The research excellence framework will use a range of numerical measures, including the number of times academics' research is cited by their peers, in combination with peer review to judge the quality of a department's research.
The pilot institutions were chosen by the Higher Education Funding Council for England from 53 volunteers from across the UK. The testing of a range of models will start this summer, and the results will be available next spring.
The exercise is intended to help address many unanswered questions related to the design of the citations component - ranging from which subjects citations should be applied to and whether all an institution's staff and their papers should be included, to which citations database should be used.
Pilot institutions will provide Hefce with citations data for all staff eligible for inclusion in the 2008 RAE - regardless of whether the staff member was actually submitted - in 46 out of the 67 RAE subjects. Institutions can provide data for other subjects if they wish.
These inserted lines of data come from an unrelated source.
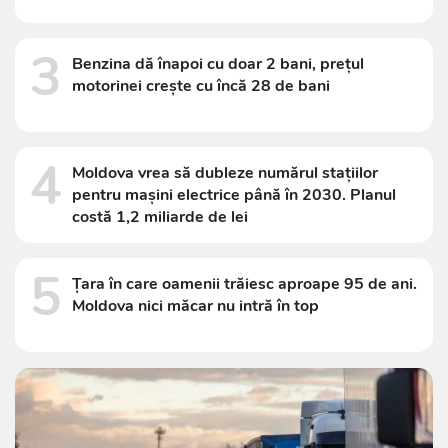
3
Benzina dă înapoi cu doar 2 bani, prețul
motorinei crește cu încă 28 de bani
4
Moldova vrea să dubleze numărul stațiilor
pentru mașini electrice până în 2030. Planul
costă 1,2 miliarde de lei
5
Țara în care oamenii trăiesc aproape 95 de ani.
Moldova nici măcar nu intră în top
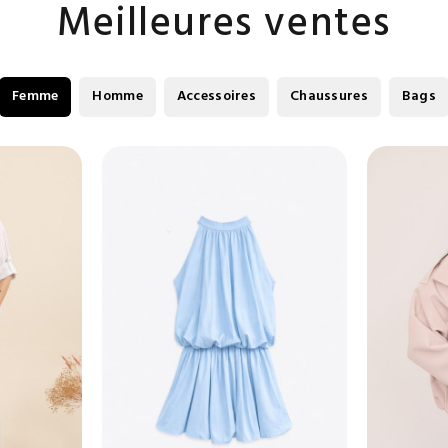
Meilleures ventes
Femme
Homme
Accessoires
Chaussures
Bags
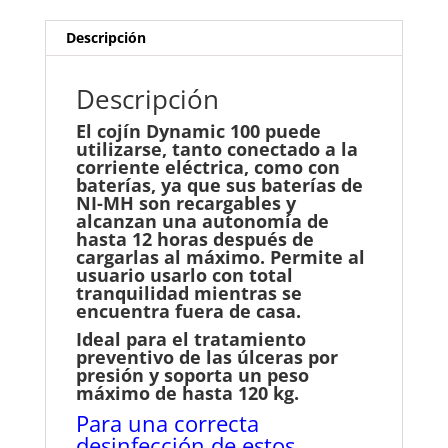
40x40x10
cm
Descripción
cantidad
Descripción
El cojín Dynamic 100 puede
utilizarse, tanto conectado a la
corriente eléctrica, como con
baterías, ya que sus baterías de
NI-MH son recargables y
alcanzan una autonomía de
hasta 12 horas después de
cargarlas al máximo. Permite al
usuario usarlo con total
tranquilidad mientras se
encuentra fuera de casa.
Ideal para el tratamiento
preventivo de las úlceras por
presión y soporta un peso
máximo de hasta 120 kg.
Para una correcta
desinfección de estos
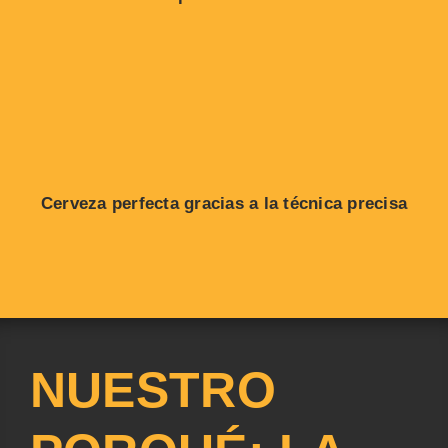
Cerveza perfecta gracias a la técnica precisa
NUESTRO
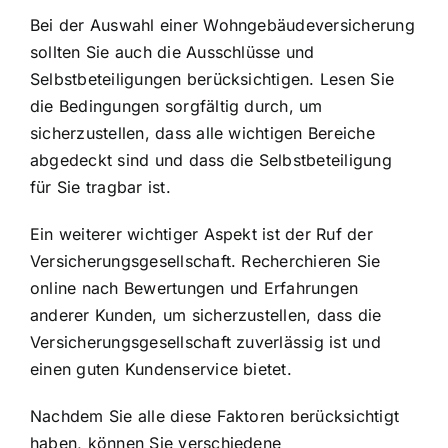
Bei der Auswahl einer Wohngebäudeversicherung
sollten Sie auch die Ausschlüsse und
Selbstbeteiligungen berücksichtigen. Lesen Sie
die Bedingungen sorgfältig durch, um
sicherzustellen, dass alle wichtigen Bereiche
abgedeckt sind und dass die Selbstbeteiligung
für Sie tragbar ist.
Ein weiterer wichtiger Aspekt ist der Ruf der
Versicherungsgesellschaft. Recherchieren Sie
online nach Bewertungen und Erfahrungen
anderer Kunden, um sicherzustellen, dass die
Versicherungsgesellschaft zuverlässig ist und
einen guten Kundenservice bietet.
Nachdem Sie alle diese Faktoren berücksichtigt
haben, können Sie verschiedene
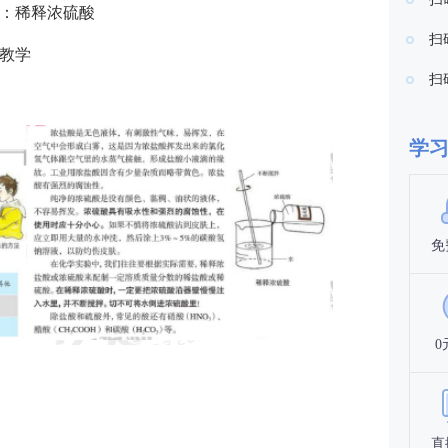
：稀释浓硫酸
扫
段教学
扫
学
免
0
直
But worries are emerging that the institutions selected to be part of the pilot may treat the run-through as a game to boost their standing.
Trevor McMillan, pro vice-chancellor for research at the University of Lancaster - which did not get chosen - said he could understand that those selected might be a "little nervous" that they are seen to be in competition, but it was important for the pilot to be a genuine evaluation of citations.
"There is a chance that they (the selected institutions) could skew things by submitting only papers with a high number of citations or ignoring different types of output that may have fewer citations such as conference proceedings ... It has clearly got to be best for the sector as a whole if everyone plays a straight bat."
Bob Allison, the pro-vice chancellor for research at the University of Sussex, which is one of those selected for the pilot, said: "Our view - which we hope is the view of everyone in the pilot - is that this is about trying to help the funding council and the sector to come up with the right solutions for institutions as a whole rather than using it in some way to try to make a statement about how good your university is at research at this particular point in time."
The institutions chosen to be part of the pilot are the universities of Bangor, Bath, Birmingham, Bournemouth, Cambridge, Durham, East Anglia, Glasgow, Leeds, Nottingham, Plymouth, Portsmouth, Southampton, Stirling, Sussex, as well as Imperial College London, the Institute of Cancer Research, the London School of Hygiene and Tropical Medicine, Queen's University Belfast, The Robert Gordon University, the Royal Veterinary College and University College London.